Packing wasn’t too much trouble as it was just essential camping gear (which tends to live in the van anyway) and then a wetsuit, swim fins and handplane. Thanks to the van, I also had multiple tie downs to allow me to strap everything onto the panniers, saving me carrying a rucksack. At the time I thought that this was a good idea!
I soon discovered that a bike with all of the weight over the back wheel doesn’t make for easy ascending on hills as the front wheel was so light on the ground that I ended up going sideways as often as I went forward…. some work on my peddling technique was needed and I quickly learned to overcome the problem – necessity being the mother of invention.
Once I got that figured out, the riding was so much fun. That extra weight meant that the downhills were pretty exhilarating and I realised how long it had been since the last time that I rode any distance on a bike…something that I used to spend days doing when I was a teenager.
I also loved the pace. It was slow enough that you could really appreciate all the things that you miss when traveling in a van and we could stop whenever we liked to take it all in and have a sip of water, yet it was fast enough that we actually covered some real distance. The freedom to check out some new surf spots by hopping off the road and wandering along the coast path was also another big bonus of traveling so light.

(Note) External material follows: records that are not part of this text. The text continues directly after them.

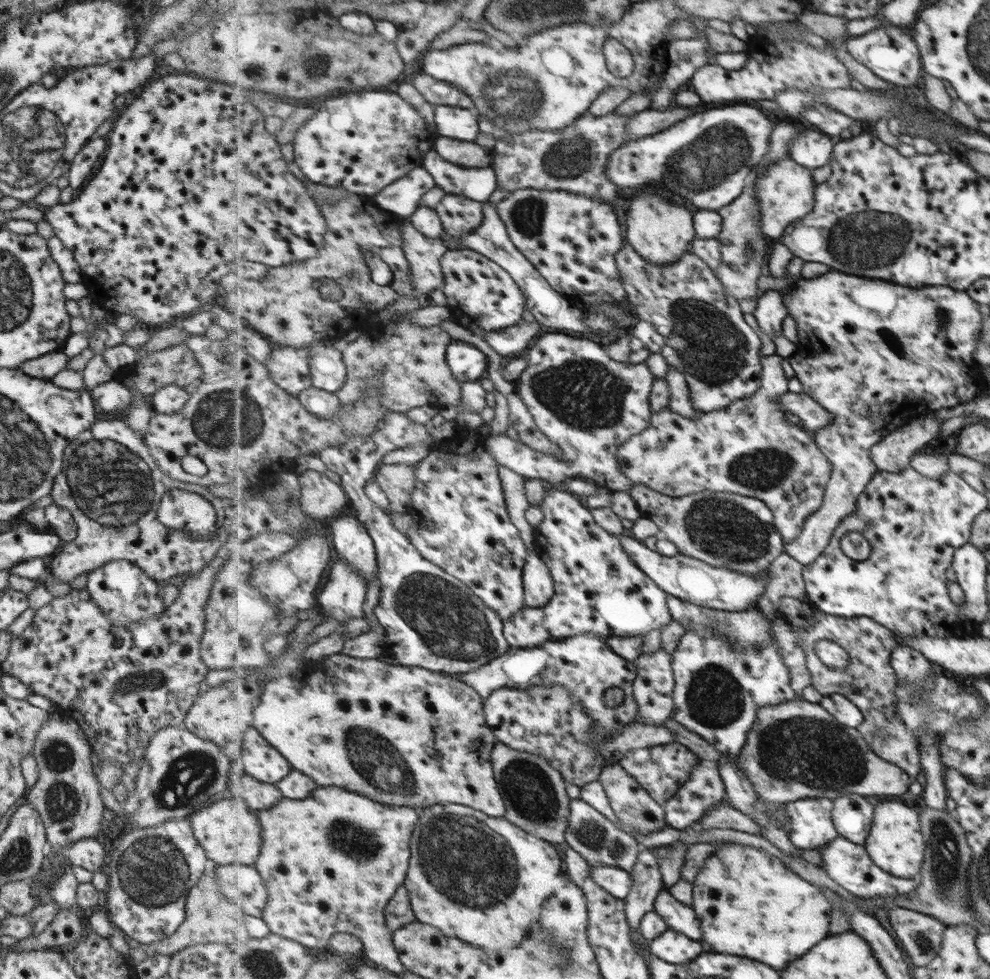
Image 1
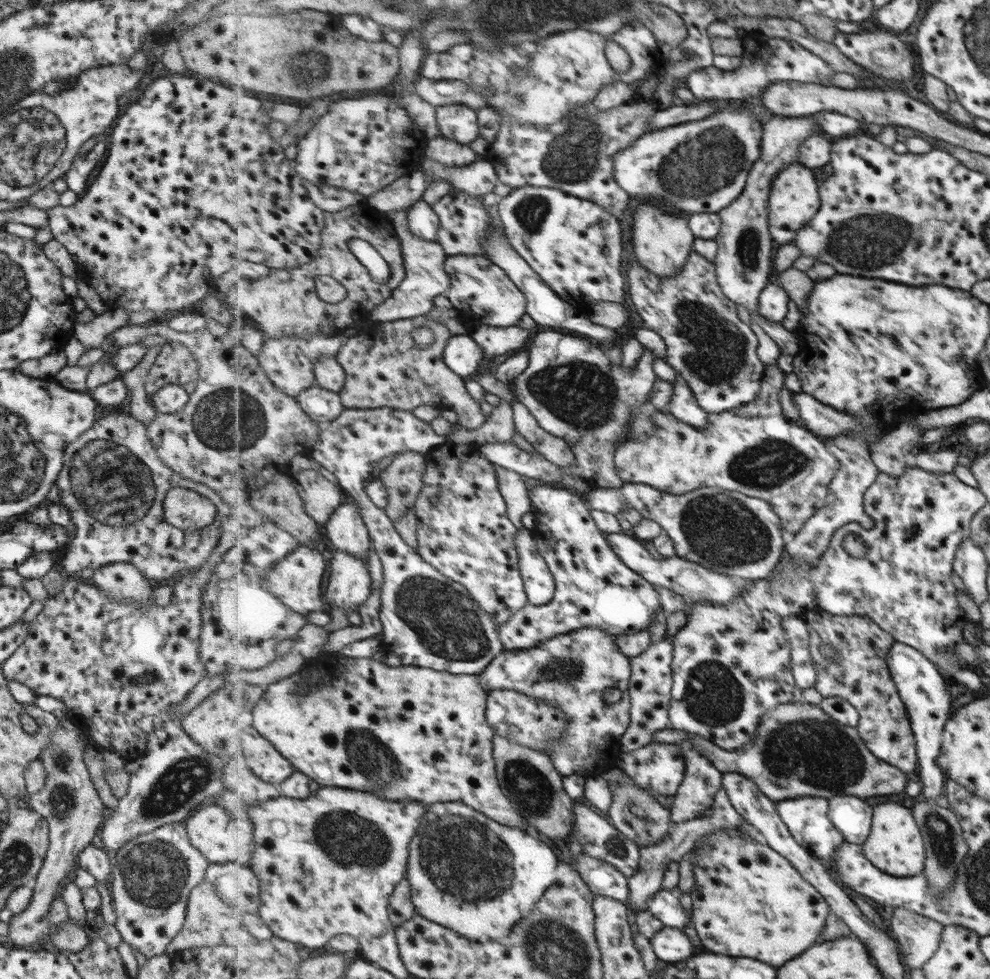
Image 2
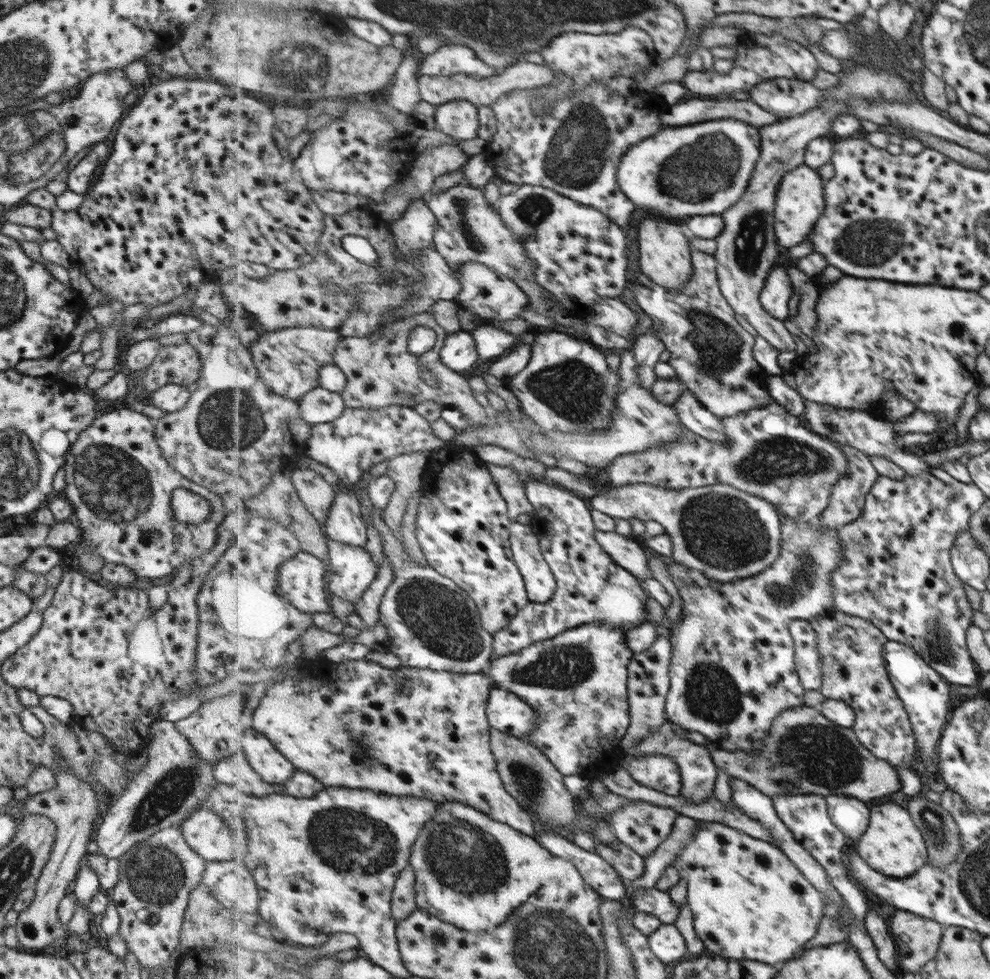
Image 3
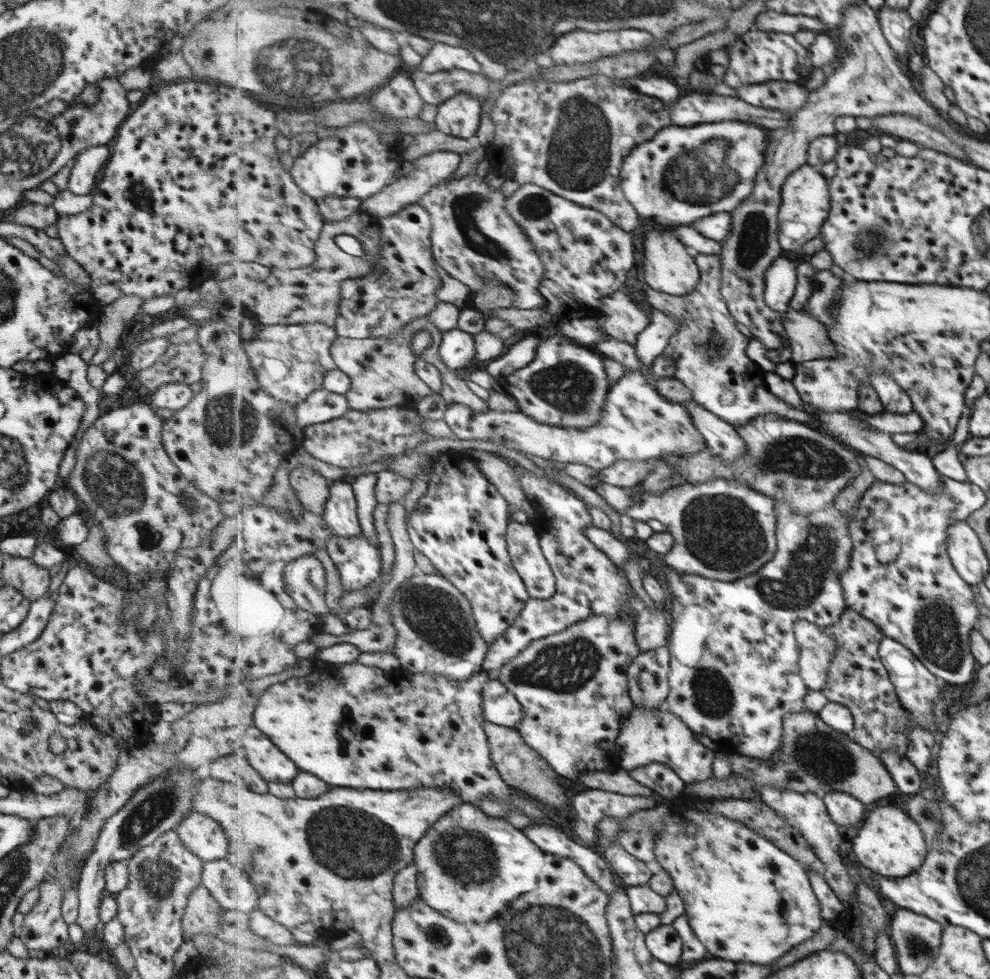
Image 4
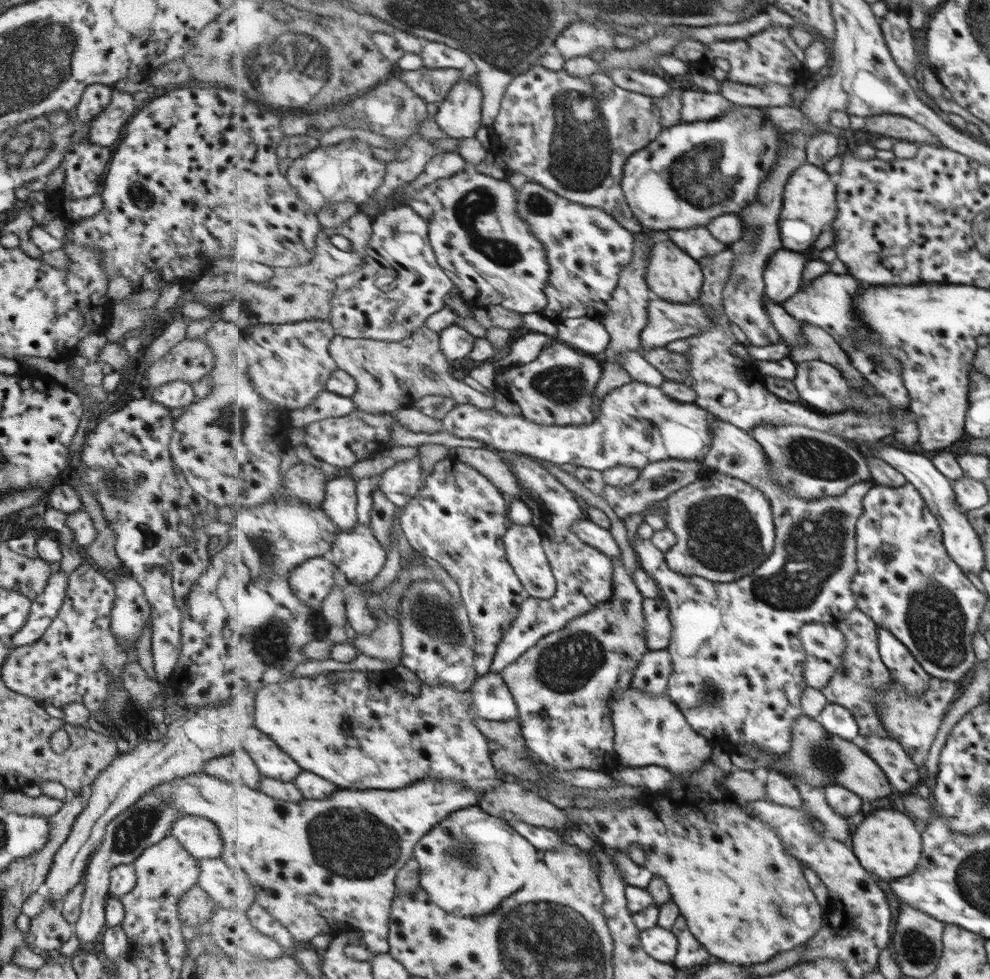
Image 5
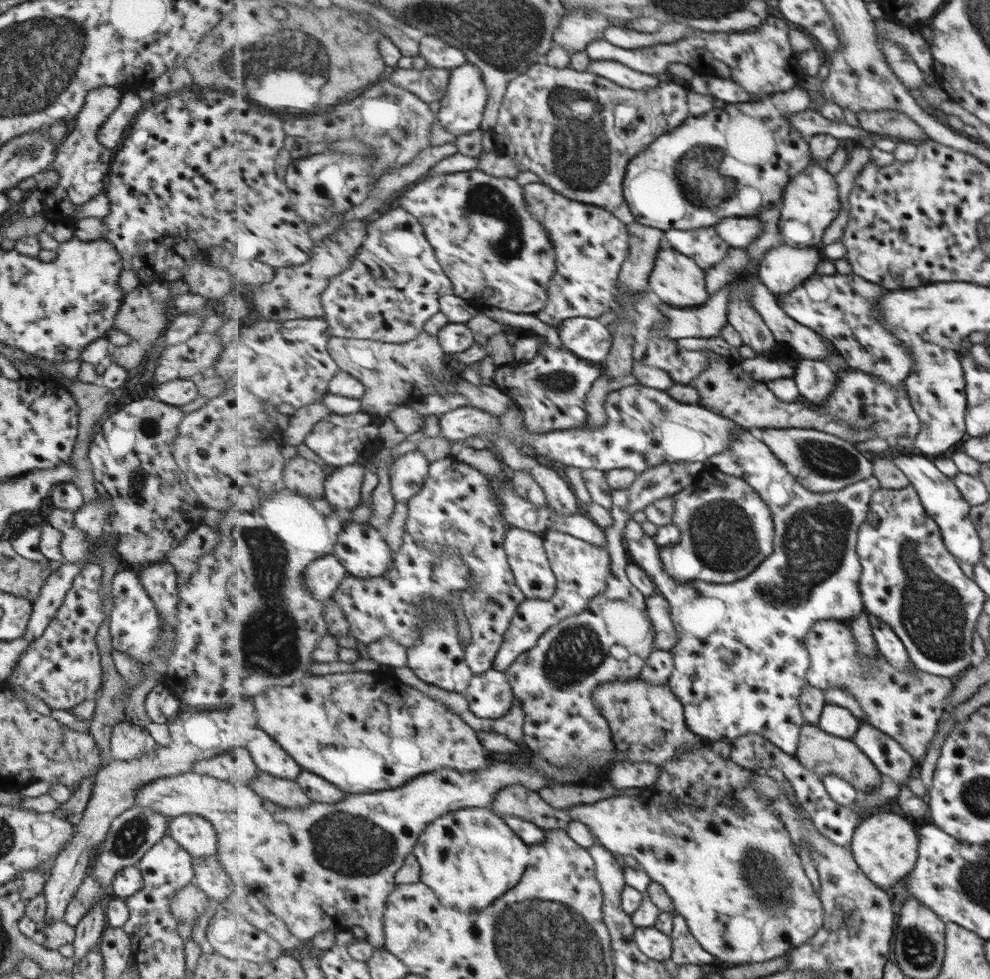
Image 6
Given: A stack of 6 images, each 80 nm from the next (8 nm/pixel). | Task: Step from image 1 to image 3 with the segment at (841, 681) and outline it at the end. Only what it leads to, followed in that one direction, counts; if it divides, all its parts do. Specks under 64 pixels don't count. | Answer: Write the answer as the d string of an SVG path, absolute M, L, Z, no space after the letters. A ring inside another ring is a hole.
M837 611L835 616L813 619L810 623L817 630L823 696L846 702L855 709L856 723L852 729L872 754L896 766L910 766L915 753L915 734L884 657L884 646L890 638L873 621L846 612Z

Over the course of our trip we had rain, wind and plenty of sun too, which made the experience and the campfires with basic food all the more rewarding. I can’t wait to do it again! It’s just such an intimate way to explore a stretch of coast that you feel you already know quite well.
I learned that even the hills I had thought would have been impossible on a fully-laden bike just needed sensible tactics, and that you don’t need to go far to have an adventure full of new experiences.
The most memorable moment for me was enjoying a stretch of long downhill with Will; We both held back from Mat and Rob so that we could see what was coming up, and then Will just told me to stay close behind him. The road was quiet so we used the whole width of it to draw some great lines for about a mile, flowing through the turns and making speed out of the environment. For me, it felt pretty close to cruising along a lovely point break wave, only we wouldn’t have had quite the same soft landing if we were to come off! Thanks for that memory Will.”